Tuesday, January 21, 2020

First Solution

So we've worked through this example and now we understand the problem. It's good to reaffirm the assumptions that we're making before we move on to the solution.

We know that array may have some duplicate elements. We're allowed to change the array.

To find the kth smallest element, we build up to the kth smallest element by looking for the smallest element and then the next smallest element and then the next smallest element after that and then keep on going until we've gone to the kth one.

We notice that this is somewhat similar to the procedure for selection sort. And with selection sort, we find the smallest element and we swap that to a first position of the array so that we can think about ignoring it afterwards or discarding it. And then we focus on the rest of the list and find the smallest element among those remaining elements, swap that to the beginning, and then just keep on focusing on the remaining elements. And this would give us an algorithm that's a variant of selection sort that we already know. We can use our previous knowledge to design algorithm for the given problem.

But before we code this solution, let's analyze it to see if it's worth coding. Because it was our first stab at how we might solve this problem.
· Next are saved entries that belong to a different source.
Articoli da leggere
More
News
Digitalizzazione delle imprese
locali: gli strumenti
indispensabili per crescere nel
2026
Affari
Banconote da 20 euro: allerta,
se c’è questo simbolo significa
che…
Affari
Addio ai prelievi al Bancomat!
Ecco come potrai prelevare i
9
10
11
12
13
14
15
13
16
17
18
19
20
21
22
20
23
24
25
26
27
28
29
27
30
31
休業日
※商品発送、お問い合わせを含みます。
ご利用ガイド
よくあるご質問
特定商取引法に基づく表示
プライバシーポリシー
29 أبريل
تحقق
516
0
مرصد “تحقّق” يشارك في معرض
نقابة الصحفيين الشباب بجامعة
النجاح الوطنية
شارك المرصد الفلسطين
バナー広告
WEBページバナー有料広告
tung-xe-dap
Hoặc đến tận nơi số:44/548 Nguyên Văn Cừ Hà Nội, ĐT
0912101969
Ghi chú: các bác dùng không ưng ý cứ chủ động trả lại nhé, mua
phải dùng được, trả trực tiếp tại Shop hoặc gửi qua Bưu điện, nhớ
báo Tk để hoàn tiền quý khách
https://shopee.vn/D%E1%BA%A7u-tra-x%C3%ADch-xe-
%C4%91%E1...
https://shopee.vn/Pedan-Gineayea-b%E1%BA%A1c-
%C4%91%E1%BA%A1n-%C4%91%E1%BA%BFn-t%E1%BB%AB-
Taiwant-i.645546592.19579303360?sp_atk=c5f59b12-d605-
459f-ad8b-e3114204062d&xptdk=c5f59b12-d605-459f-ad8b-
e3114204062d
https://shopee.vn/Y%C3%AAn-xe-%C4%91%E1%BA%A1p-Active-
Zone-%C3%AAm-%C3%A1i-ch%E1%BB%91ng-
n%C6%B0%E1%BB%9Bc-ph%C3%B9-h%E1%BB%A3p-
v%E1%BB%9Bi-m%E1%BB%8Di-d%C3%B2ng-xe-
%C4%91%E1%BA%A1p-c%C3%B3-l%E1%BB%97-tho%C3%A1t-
So it's good to stop and think to evaluate before we go further in this direction. If we evaluate the performance of this approach, what we're doing at each point is finding the minimum element of an array of numbers. If we wanted to find the minimum amongst an array of elements, we have to look at each one of those elements. That takes linear time.

And so even though the number of elements that we are considering each time decreases by one, we are still doing this k many times. And so, for really small k, if we just need to find the very smallest element or the second smallest element, in that situation, this would give a linear algorithm. But in the more general situation, where k maybe is n/ 2, and we're finding the element that is right in the middle, the median, then if we have to do this approach, say n/2 many times or any O(n)many times, then all of a sudden our algorithm becomes quadratic.

And that's a problem. Because quadratic algorithms are slow, especially if our problem has something to do with sorting. And so we've already seen how the algorithm that we are devising is related to sorting, how it's related to the selection sort algorithm. Maybe we can use that insight to come up with a better solution.

And so what if we sorted the array before doing anything in terms of finding the kth element? And as a preprocessing step, let's just apply our favorite sorting algorithm and organize all the elements from smallest to biggest. And the advantage of doing that is that, at this point, the element that we care about, the kth smallest element, is in position k in the array. And accessing an element in a particular position in the array is a constant time operation.

So overall, we've now come up with an algorithm that takes however long a sorting takes for the preprocessing step. And then O(1) time for the second step which is retrieving the kth smallest element. The advantage of having these two separate steps is that sorting is a well studied problem and we know that in the worst case there are algorithms that solve sorting with nlog(n) time. That's a big improvement to quadratic time.

And so we're feeling pretty good that we've made a pretty dramatic improvement to our original naive approach to solving the problem, and now we have a slightly better approach. And at this point, we might be feeling comfortable enough with this approach to go and code it on the whiteboard.